Beginning in the 1980s, the cinnamon red bat was more frequently recognized as distinct from the eastern red bat due to its unique fur coloration and restricted range. Genetic analysis in 2015 further confirmed they were significantly different. Based on a mitochondrial gene, the cinnamon red bat is the sister taxon to a clade containing the eastern red bat, Pfeiffer's red bat, and Seminole bat. It does not have any subspecies.

==Description==
The cinnamon red bat has a forearm length of 39-42 mm and a total length of 105-118 mm. Individuals weigh 9.5-11.0 g. The wings are long and narrow, with black membranes. It can be distinguished from other species in Lasiurus by its deep red fur coloration and lack of white "frosting" on the tips of individual hairs. Additionally, its uropatagium (tail membrane) is densely furred, with hairs extending past the edge of the membrane. The hairs of its back are tricolored, with black bases, yellowish middles, and vibrant, cinnamon-red tips. It has yellowish shoulder patches, a black snout, and pale, yellowish-orange coloration of its forehead and neck. Individual hairs on its belly are also tricolored, though the black bases extend much further along the hair, making the yellow band much narrower than on its back hairs.

==Biology and ecology==
Like all members of Lasiurus, the cinnamon red bat has four teats. This is unusual, as most female bats only have one pair of teats. Its breeding season is not well-studied, but several pregnant females have been documented in November and a juvenile was once captured at the end of February. Females have a typical litter size of two young. Newborns in Lasiurus are born with their eyes closed; eyes open at 10-12 days old. It is a solitary species, though individuals may roost in small family groups.

It is insectivorous, consuming prey such as moths and beetles. It has a fast flight with low maneuverability, and may take advantage of human development to hunt insects drawn to street lights. While foraging, it uses three types of echolocation calls common to insectivorous bats: search, approach, and final buzz. As it searches for insects, it uses single-harmonic calls. The beginning of search-phase calls is frequency-modulated, followed by a near-constant frequency component. These search calls have long durations and frequencies ranging from 52 - 33 kHz. Approach-phase calls are similar to search-phase calls, though occur closer together. The final feeding buzz consists of steep, downward frequency-modulated calls. Echolocation characteristics are influenced by environmental clutter.
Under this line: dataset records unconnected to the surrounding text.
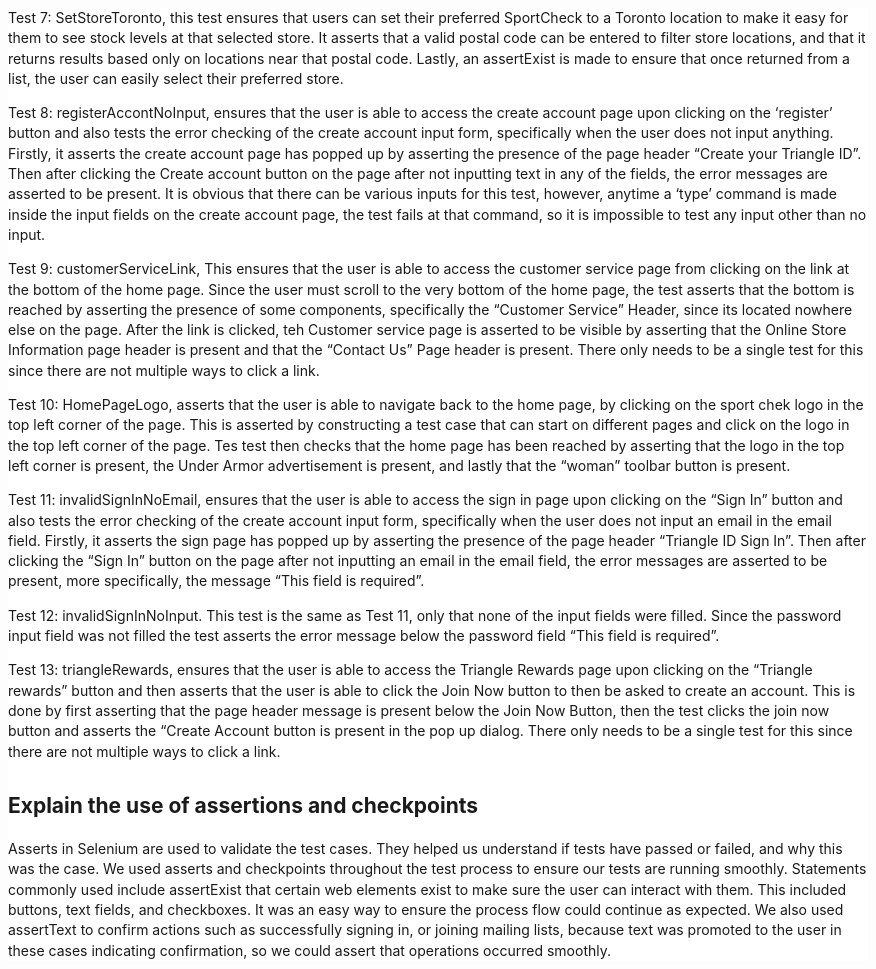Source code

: Test 7: SetStoreToronto, this test ensures that users can set their preferred SportCheck to a Toronto location to make it easy for them to see stock levels at that selected store. It asserts that a valid postal code can be entered to filter store locations, and that it returns results based only on locations near that postal code. Lastly, an assertExist is made to ensure that once returned from a list, the user can easily select their preferred store. 

Test 8: registerAccontNoInput, ensures that the user is able to access the create account page upon clicking on the ‘register’ button and also tests the error checking of the create account input form, specifically when the user does not input anything. Firstly, it asserts the create account page has popped up by asserting the presence of the page header “Create your Triangle ID”.  Then after clicking the Create account button on the page after not inputting text in any of the fields, the error messages are asserted to be present. It is obvious that there can be various inputs for this test, however, anytime a ‘type’ command is made inside the input fields on the create account page, the test fails at that command, so it is impossible to test any input other than no input.

Test 9: customerServiceLink, This ensures that the user is able to access the customer service page from clicking on the link at the bottom of the home page. Since the user must scroll to the very bottom of the home page,  the test asserts that the bottom is reached by asserting the presence of some components, specifically the “Customer Service” Header, since its located nowhere else on the page. After the link is clicked, teh Customer service page is asserted to be visible by asserting that the Online Store Information page header is present and that the “Contact Us” Page header is present. There only needs to be a single test for this since there are not multiple ways to click a link.

Test 10: HomePageLogo, asserts that the user is able to navigate back to the home page,  by clicking  on the sport chek logo in the top left corner of the page. This is asserted by constructing a test case that can start on different pages and click on the logo in the top left corner of the page. Tes test then checks that the home page has been reached by asserting that the logo in the top left corner is present, the Under Armor advertisement is present, and lastly that the “woman” toolbar button is present.

Test 11: invalidSignInNoEmail,  ensures that the user is able to access the sign in page upon clicking on the “Sign In” button and also tests the error checking of the create account input form, specifically when the user does not input an email in the email field. Firstly, it asserts the sign page has popped up by asserting the presence of the page header “Triangle ID Sign In”.  Then after clicking the “Sign In” button on the page after not inputting an email in the email field, the error messages are asserted to be present, more specifically, the message “This field is required”.

Test 12: invalidSignInNoInput. This test is the same as Test 11, only that none of the input fields were filled. Since the password input field was not filled the test asserts the error message below the password field “This field is required”.

Test 13: triangleRewards,  ensures that the user is able to access the Triangle Rewards page upon clicking on the “Triangle rewards” button and then asserts that the user is able to click the Join Now button to then be asked to create an account. This is done by first asserting that the page header message is present below the Join Now Button, then the test clicks the join now button and asserts the “Create Account button is present in the pop up dialog. There only needs to be a single test for this since there are not multiple ways to click a link.


## Explain the use of assertions and checkpoints

Asserts in Selenium are used to validate the test cases. They helped us understand if tests have passed or failed, and why this was the case. We used asserts and checkpoints throughout the test process to ensure our tests are running smoothly. Statements commonly used include assertExist that certain web elements exist to make sure the user can interact with them. This included buttons, text fields, and checkboxes. It was an easy way to ensure the process flow could continue as expected. We also used assertText to confirm actions such as successfully signing in, or joining mailing lists, because text was promoted to the user in these cases indicating confirmation, so we could assert that operations occurred smoothly. 

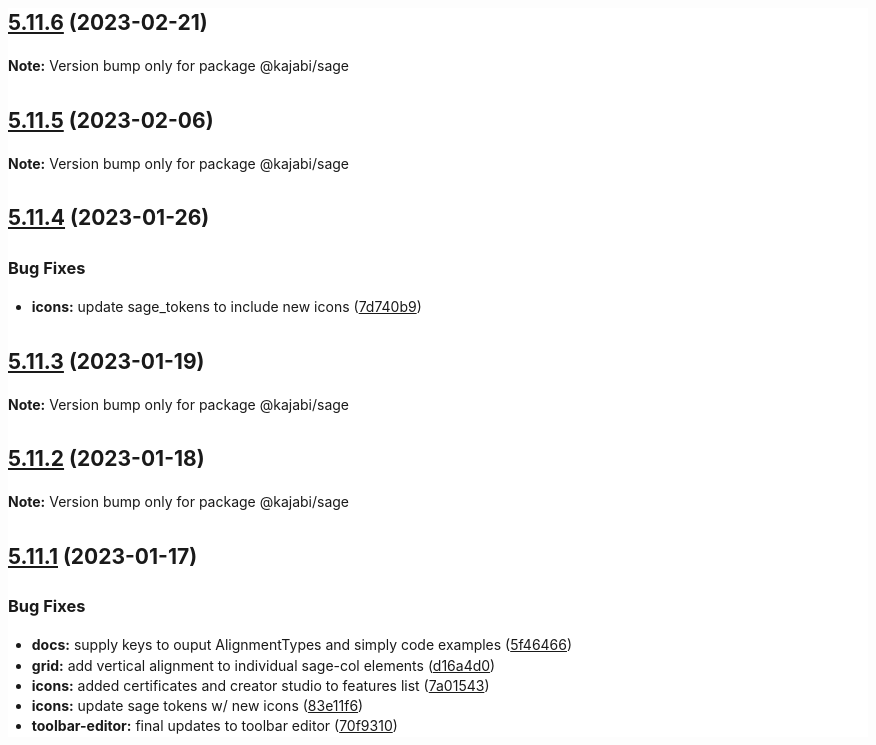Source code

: ## [5.11.6](https://github.com/Kajabi/sage-lib/compare/@kajabi/sage@5.11.5...@kajabi/sage@5.11.6) (2023-02-21)

**Note:** Version bump only for package @kajabi/sage





## [5.11.5](https://github.com/Kajabi/sage-lib/compare/@kajabi/sage@5.11.4...@kajabi/sage@5.11.5) (2023-02-06)

**Note:** Version bump only for package @kajabi/sage





## [5.11.4](https://github.com/Kajabi/sage-lib/compare/@kajabi/sage@5.11.3...@kajabi/sage@5.11.4) (2023-01-26)


### Bug Fixes

* **icons:** update sage_tokens to include new icons ([7d740b9](https://github.com/Kajabi/sage-lib/commit/7d740b99991e2022ebf6800b24a8abe797384aae))





## [5.11.3](https://github.com/Kajabi/sage-lib/compare/@kajabi/sage@5.11.2...@kajabi/sage@5.11.3) (2023-01-19)

**Note:** Version bump only for package @kajabi/sage





## [5.11.2](https://github.com/Kajabi/sage-lib/compare/@kajabi/sage@5.11.1...@kajabi/sage@5.11.2) (2023-01-18)

**Note:** Version bump only for package @kajabi/sage





## [5.11.1](https://github.com/Kajabi/sage-lib/compare/@kajabi/sage@5.11.0...@kajabi/sage@5.11.1) (2023-01-17)


### Bug Fixes

* **docs:** supply keys to ouput AlignmentTypes and simply code examples ([5f46466](https://github.com/Kajabi/sage-lib/commit/5f46466a72b841e138aedf81a2bfe95b5119a892))
* **grid:** add vertical alignment to individual sage-col elements ([d16a4d0](https://github.com/Kajabi/sage-lib/commit/d16a4d0c21e46e7123bdba107482fc27b3fbb8e3))
* **icons:** added certificates and creator studio to features list ([7a01543](https://github.com/Kajabi/sage-lib/commit/7a01543bb33c7d6ccdacb55a8851755007b667fe))
* **icons:** update sage tokens w/ new icons ([83e11f6](https://github.com/Kajabi/sage-lib/commit/83e11f63f70fec8b47bb57ea9e9bf094f727b25d))
* **toolbar-editor:** final updates to toolbar editor ([70f9310](https://github.com/Kajabi/sage-lib/commit/70f93109601501d6b97ead2bcaf4a2fb92295699))
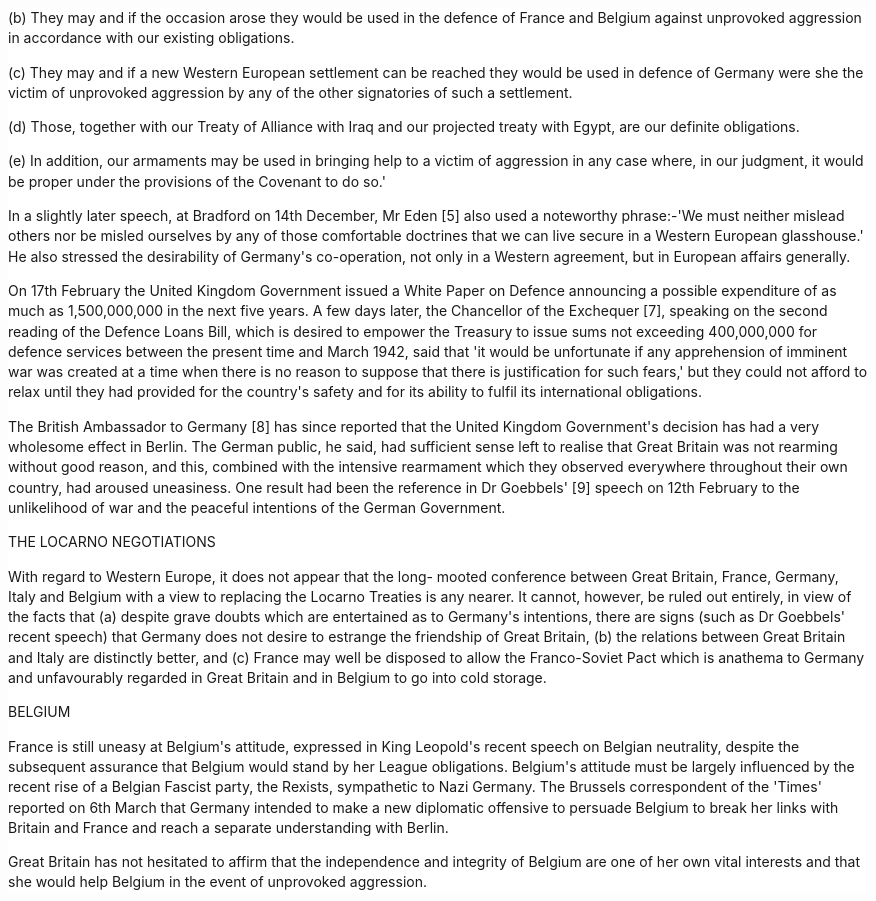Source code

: (b) They may and if the occasion arose they would be used in the defence of France and Belgium against unprovoked aggression in accordance with our existing obligations.

(c) They may and if a new Western European settlement can be reached they would be used in defence of Germany were she the victim of unprovoked aggression by any of the other signatories of such a settlement.

(d) Those, together with our Treaty of Alliance with Iraq and our projected treaty with Egypt, are our definite obligations.

(e) In addition, our armaments may be used in bringing help to a victim of aggression in any case where, in our judgment, it would be proper under the provisions of the Covenant to do so.'

In a slightly later speech, at Bradford on 14th December, Mr Eden [5] also used a noteworthy phrase:-'We must neither mislead others nor be misled ourselves by any of those comfortable doctrines that we can live secure in a Western European glasshouse.' He also stressed the desirability of Germany's co-operation, not only in a Western agreement, but in European affairs generally.

On 17th February the United Kingdom Government issued a White Paper on Defence announcing a possible expenditure of as much as 1,500,000,000 in the next five years. A few days later, the Chancellor of the Exchequer [7], speaking on the second reading of the Defence Loans Bill, which is desired to empower the Treasury to issue sums not exceeding 400,000,000 for defence services between the present time and March 1942, said that 'it would be unfortunate if any apprehension of imminent war was created at a time when there is no reason to suppose that there is justification for such fears,' but they could not afford to relax until they had provided for the country's safety and for its ability to fulfil its international obligations.

The British Ambassador to Germany [8] has since reported that the United Kingdom Government's decision has had a very wholesome effect in Berlin. The German public, he said, had sufficient sense left to realise that Great Britain was not rearming without good reason, and this, combined with the intensive rearmament which they observed everywhere throughout their own country, had aroused uneasiness. One result had been the reference in Dr Goebbels' [9] speech on 12th February to the unlikelihood of war and the peaceful intentions of the German Government.

THE LOCARNO NEGOTIATIONS

With regard to Western Europe, it does not appear that the long- mooted conference between Great Britain, France, Germany, Italy and Belgium with a view to replacing the Locarno Treaties is any nearer. It cannot, however, be ruled out entirely, in view of the facts that (a) despite grave doubts which are entertained as to Germany's intentions, there are signs (such as Dr Goebbels' recent speech) that Germany does not desire to estrange the friendship of Great Britain, (b) the relations between Great Britain and Italy are distinctly better, and (c) France may well be disposed to allow the Franco-Soviet Pact which is anathema to Germany and unfavourably regarded in Great Britain and in Belgium to go into cold storage.

BELGIUM

France is still uneasy at Belgium's attitude, expressed in King Leopold's recent speech on Belgian neutrality, despite the subsequent assurance that Belgium would stand by her League obligations. Belgium's attitude must be largely influenced by the recent rise of a Belgian Fascist party, the Rexists, sympathetic to Nazi Germany. The Brussels correspondent of the 'Times' reported on 6th March that Germany intended to make a new diplomatic offensive to persuade Belgium to break her links with Britain and France and reach a separate understanding with Berlin.

Great Britain has not hesitated to affirm that the independence and integrity of Belgium are one of her own vital interests and that she would help Belgium in the event of unprovoked aggression.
In more cluttered environments, the cinnamon red bat emits shorter search-phase calls closer together, whereas in less cluttered environments, search-phase calls are longer and further apart.

== Range and habitat ==
The cinnamon red bat is one of the southernmost bats in South America, occurring in southern Argentina and central and southern Chile. In Chile it is associated with sclerophyllous forests in Central Chile and the Valdivian temperate rain forest near the coast. In Argentina, it occurs in Patagonian temperate rainforests, and has been recorded in the provinces of Chubut, Neuquén, and Río Negro. It probably occurs in Tierra del Fuego, the islands off the southernmost tip of continental South America, but the only published record of the cinnamon red bat in that region was in 1902. It is sympatric with only one other member of Lasiurus, the desert red bat. During the day, it roosts in the foliage of trees, though occasionally some have been documented roosting on rocks.

==Conservation==
There is no information about its population size, but due to its large distribution it is presumed to have a large population and is therefore considered a least-concern species. Specific threats to the species are unknown, though it could be negatively impacted by the ongoing development of wind energy. Regionally, it is evaluated as least concern in Chile and as data deficient in Argentina.